Terry Crotty leads a much busier life than many. Not only has he raised two children of his own, but he and his wife Veronica have welcomed many more into his home from Japan as exchange students. He’s been a director of the Australia-Japan Society of NSW for seven years and deserves a medal for being Secretary for last five years.
“My involvement with Japan goes quite a way back: fifteen or sixteen years. Our family – my wife and I and the two boys – first decided to go to Japan because we loved Disneyland. We heard that there was a nice Disneyland there, but all our friends said, ‘oh, you don't want to go there. It's too hard to get around, they don't speak English.’ We decided to go anyway, ‘cause we're pretty independent travellers. So we went to Tokyo, we saw a baseball game, went to Hiroshima. We went to Disneyland, of course. And we loved it. So we’ve been back – not every year, but probably most years since then. And that was our first introduction to Japan.

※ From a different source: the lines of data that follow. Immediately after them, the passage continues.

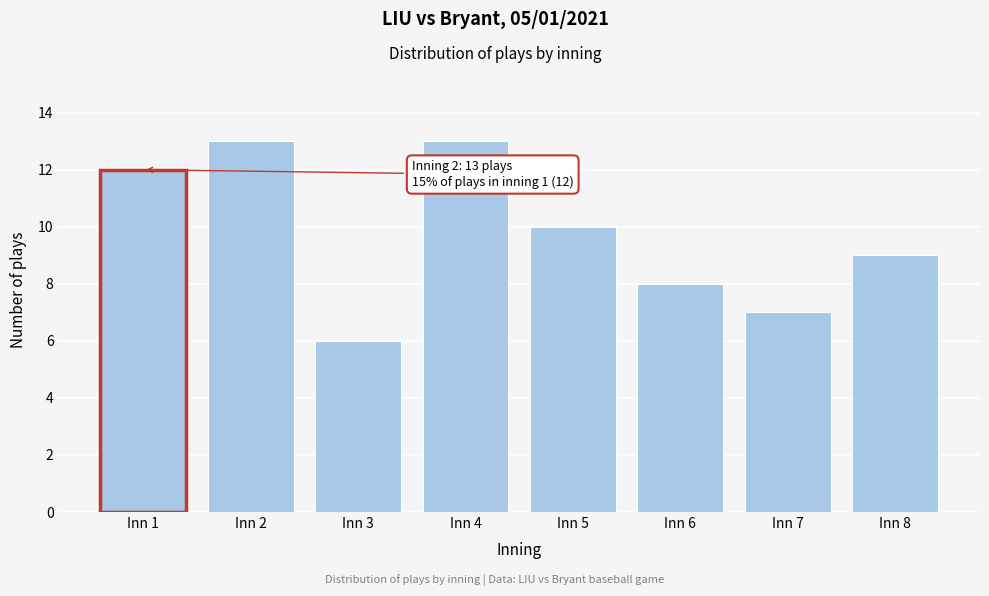

Reading left to right, transcribe all the data shown in this chart.

12	13	6	13	10	8	7	9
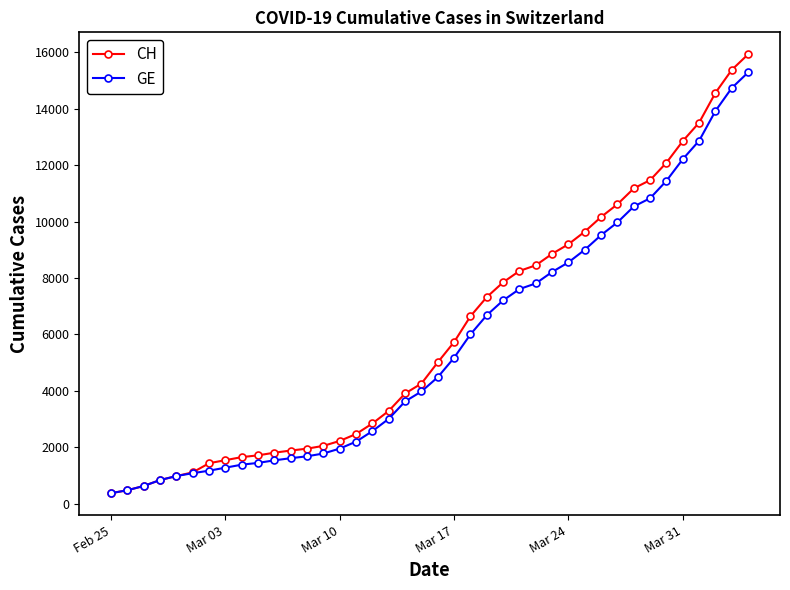

At how many categories does at least one series exceed 6952?

17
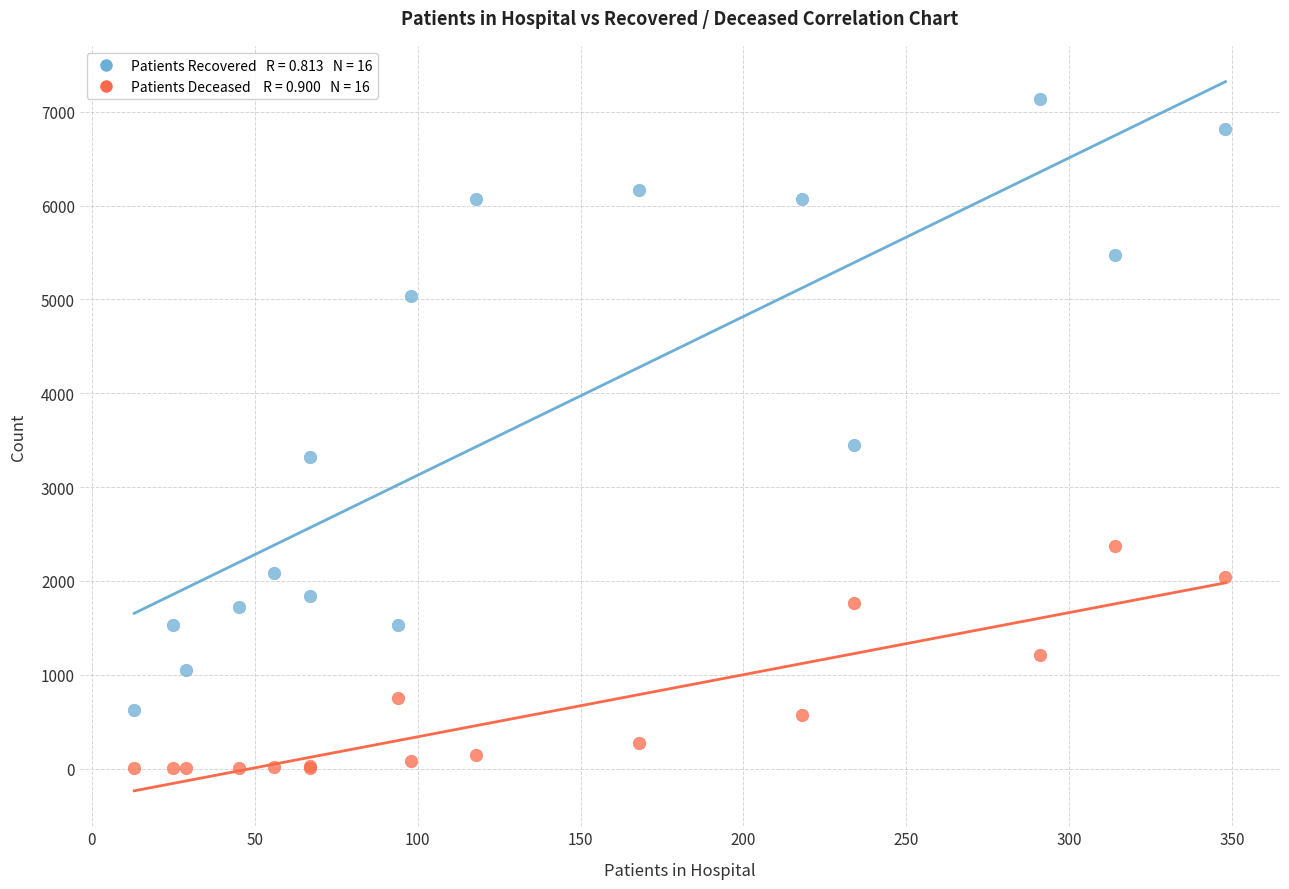

Across all series, what Y value is closest to 3569?

3452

When we got back, we thought ‘this place was really lovely’. And the next year, there was the World Expo in Nagoya so we went back and did Nagoya and Kyūshū, and travelled all around Kyūshū and did a bit of the snow as well. When we came back from that, we thought ‘let's learn a bit of the language, because we might keep going back’. So Veronica, my wife, and I enrolled in the basic qualification at Granville TAFE. I moved on to a Japanese language basic course at the Japan Foundation. At the back of the classroom one day was a brochure for Sumo tournament viewing, which we thought we might enjoy. So we went along, met a former Australia-Japan Society of NSW (AJS) board member Ian Stewart, who introduced us to the AJS and signed us up. And we've been part of the society ever since.
Once I got on the AJS-NSW Board, Veronica decided she wanted to do something Japanese as well. So she joined the Campbelltown-Koshigaya Sister City Association. She took her own independent relationship with Japan a step further. And she's now the secretary of that Sister Cities Association. She takes groups of students over to that area in Japan each year and then we host students who come here.
One of the beauties of the AJS is that you can get that feeling of Japan by engaging with Japanese folks and those with an interest in Japan right here in Sydney, which is great because for many people a trip to Japan might be a long way off, but you can get that initial association by being involved with a group.
The highlight [of being part of the greater Japanese community in NSW] is that it provides a depth of exposure and understanding for myself and Veronica that we wouldn't have gotten otherwise. I think too many Australians don't take that opportunity to involve themselves in another culture. They don’t get the benefits of seeing the differences between two cultures. It can be quite enlightening and rewarding. And so, we've gotten a great deal out of being associated with Japan, both business-wise, socially, and culturally.
We hope that our association with Japan will continue for many more years. Veronica’s quite keen to take more groups and we're keen to host students until we can do it no more. So we're eager to keep that active for many, many years and obviously to tell our friends to get involved as well!